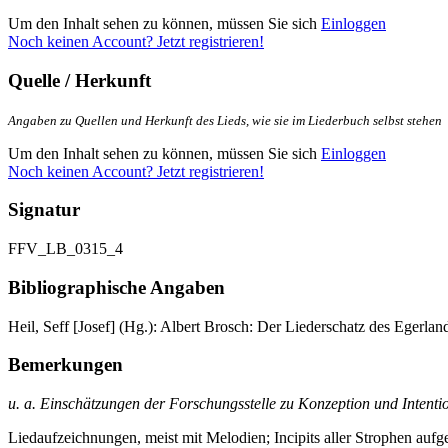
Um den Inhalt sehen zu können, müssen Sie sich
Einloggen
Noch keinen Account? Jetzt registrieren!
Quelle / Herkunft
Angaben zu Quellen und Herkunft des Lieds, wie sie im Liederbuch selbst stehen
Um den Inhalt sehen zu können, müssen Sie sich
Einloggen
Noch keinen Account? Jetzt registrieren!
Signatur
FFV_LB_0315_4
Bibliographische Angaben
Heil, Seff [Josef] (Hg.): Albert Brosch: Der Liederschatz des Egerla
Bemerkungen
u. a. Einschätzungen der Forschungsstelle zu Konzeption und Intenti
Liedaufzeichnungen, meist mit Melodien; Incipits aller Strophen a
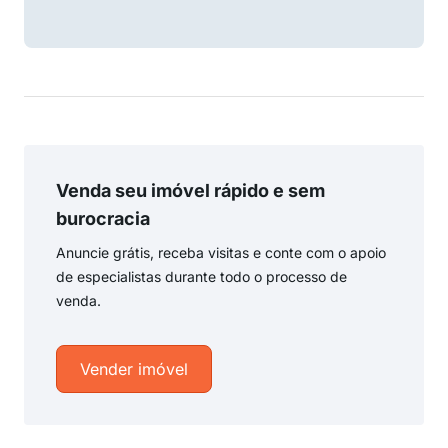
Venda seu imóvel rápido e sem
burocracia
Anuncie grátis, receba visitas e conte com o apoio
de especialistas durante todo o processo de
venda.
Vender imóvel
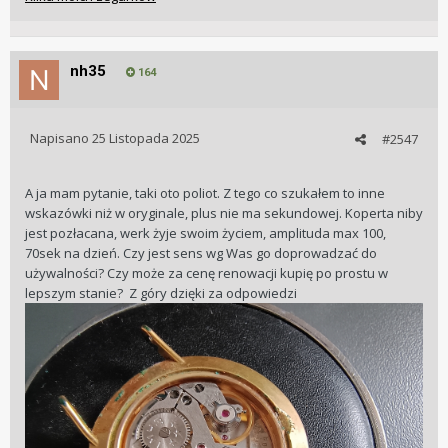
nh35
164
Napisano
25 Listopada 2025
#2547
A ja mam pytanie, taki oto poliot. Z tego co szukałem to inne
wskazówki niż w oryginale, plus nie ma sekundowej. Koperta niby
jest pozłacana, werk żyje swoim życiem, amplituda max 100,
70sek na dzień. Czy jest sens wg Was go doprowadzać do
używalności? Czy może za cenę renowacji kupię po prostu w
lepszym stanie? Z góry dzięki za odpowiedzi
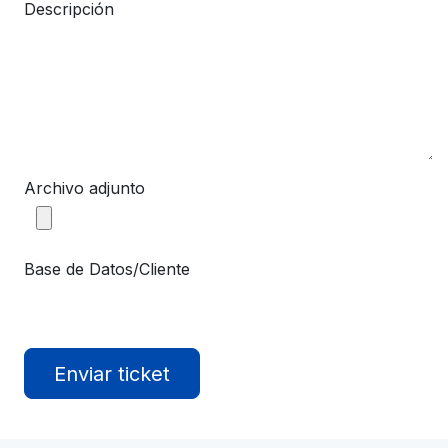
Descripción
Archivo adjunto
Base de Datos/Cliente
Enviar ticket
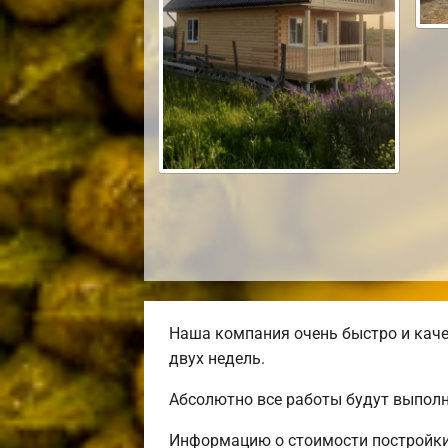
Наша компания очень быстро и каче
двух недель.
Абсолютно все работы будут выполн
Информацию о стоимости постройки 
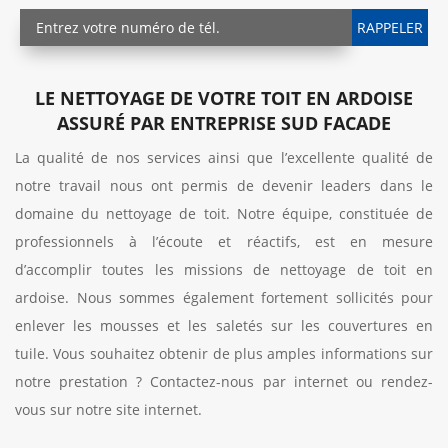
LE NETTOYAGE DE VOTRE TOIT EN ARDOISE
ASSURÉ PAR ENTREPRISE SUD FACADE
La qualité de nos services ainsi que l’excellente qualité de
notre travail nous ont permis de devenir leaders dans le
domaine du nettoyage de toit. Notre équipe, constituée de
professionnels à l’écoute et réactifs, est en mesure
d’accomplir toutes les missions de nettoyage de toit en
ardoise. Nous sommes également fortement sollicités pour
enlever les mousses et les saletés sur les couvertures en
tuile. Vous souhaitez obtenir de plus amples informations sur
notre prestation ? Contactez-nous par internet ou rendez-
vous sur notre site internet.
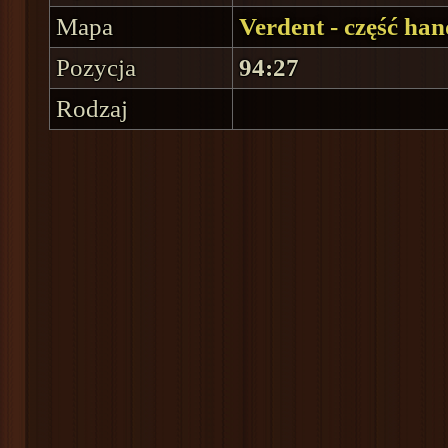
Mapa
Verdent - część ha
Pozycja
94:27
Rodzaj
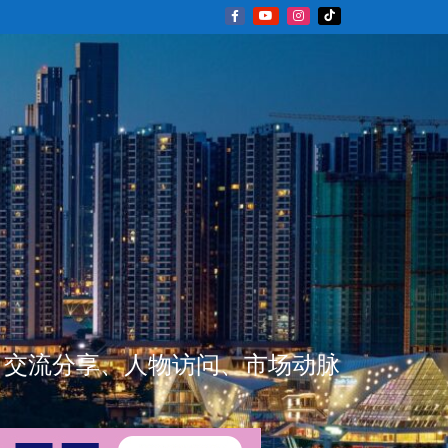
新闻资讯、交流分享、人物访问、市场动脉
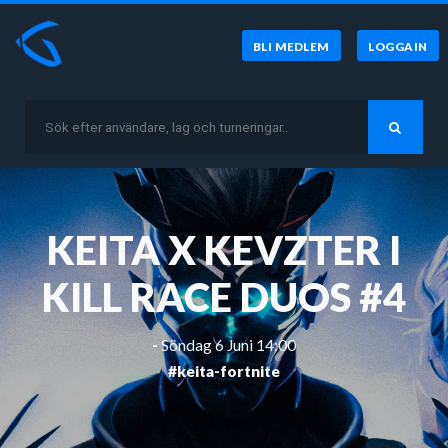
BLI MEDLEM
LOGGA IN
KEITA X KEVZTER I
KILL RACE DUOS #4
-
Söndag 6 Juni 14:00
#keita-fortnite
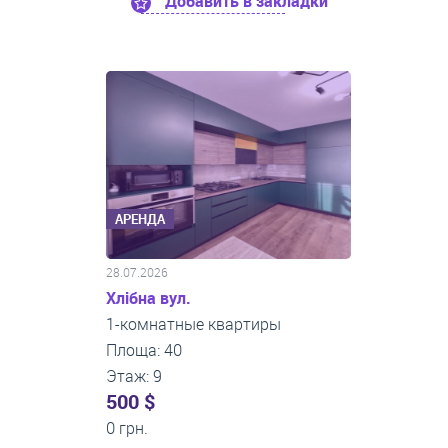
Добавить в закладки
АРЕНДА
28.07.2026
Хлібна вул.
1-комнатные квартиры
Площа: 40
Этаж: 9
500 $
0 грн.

==================================================

WHAT THE EXERCISE ASKS
Word for word, reproduce all the data, but not the pictures.

TASK SOLUTION
Um den Inhalt sehen zu können, müssen Sie sich
Einloggen
Noch keinen Account? Jetzt registrieren!
Quelle / Herkunft
Angaben zu Quellen und Herkunft des Lieds, wie sie im Liederbuch selbst stehen
Um den Inhalt sehen zu können, müssen Sie sich
Einloggen
Noch keinen Account? Jetzt registrieren!
Signatur
FFV_LB_0315_4
Bibliographische Angaben
Heil, Seff [Josef] (Hg.): Albert Brosch: Der Liederschatz des Egerla
Bemerkungen
u. a. Einschätzungen der Forschungsstelle zu Konzeption und Intenti
Liedaufzeichnungen, meist mit Melodien; Incipits aller Strophen a
Venda seu imóvel rápido e sem
burocracia
Anuncie grátis, receba visitas e conte com o apoio
de especialistas durante todo o processo de
venda.
Vender imóvel
nh35
164
Napisano
25 Listopada 2025
#2547
A ja mam pytanie, taki oto poliot. Z tego co szukałem to inne
wskazówki niż w oryginale, plus nie ma sekundowej. Koperta niby
jest pozłacana, werk żyje swoim życiem, amplituda max 100,
70sek na dzień. Czy jest sens wg Was go doprowadzać do
używalności? Czy może za cenę renowacji kupię po prostu w
lepszym stanie? Z góry dzięki za odpowiedzi
Descripción
Archivo adjunto
Base de Datos/Cliente
Enviar ticket
Наша компания очень быстро и каче
двух недель.
Абсолютно все работы будут выполн
Информацию о стоимости постройки 
LE NETTOYAGE DE VOTRE TOIT EN ARDOISE
ASSURÉ PAR ENTREPRISE SUD FACADE
La qualité de nos services ainsi que l’excellente qualité de
notre travail nous ont permis de devenir leaders dans le
domaine du nettoyage de toit. Notre équipe, constituée de
professionnels à l’écoute et réactifs, est en mesure
d’accomplir toutes les missions de nettoyage de toit en
ardoise. Nous sommes également fortement sollicités pour
enlever les mousses et les saletés sur les couvertures en
tuile. Vous souhaitez obtenir de plus amples informations sur
notre prestation ? Contactez-nous par internet ou rendez-
vous sur notre site internet.
Mapa
Verdent - część ha
Pozycja
94:27
Rodzaj
新闻资讯、交流分享、人物访问、市场动脉
BLI MEDLEM
LOGGA IN
KEITA X KEVZTER I
KILL RACE DUOS #4
-
Söndag 6 Juni 14:00
#keita-fortnite
Добавить в закладки
АРЕНДА
28.07.2026
Хлібна вул.
1-комнатные квартиры
Площа: 40
Этаж: 9
500 $
0 грн.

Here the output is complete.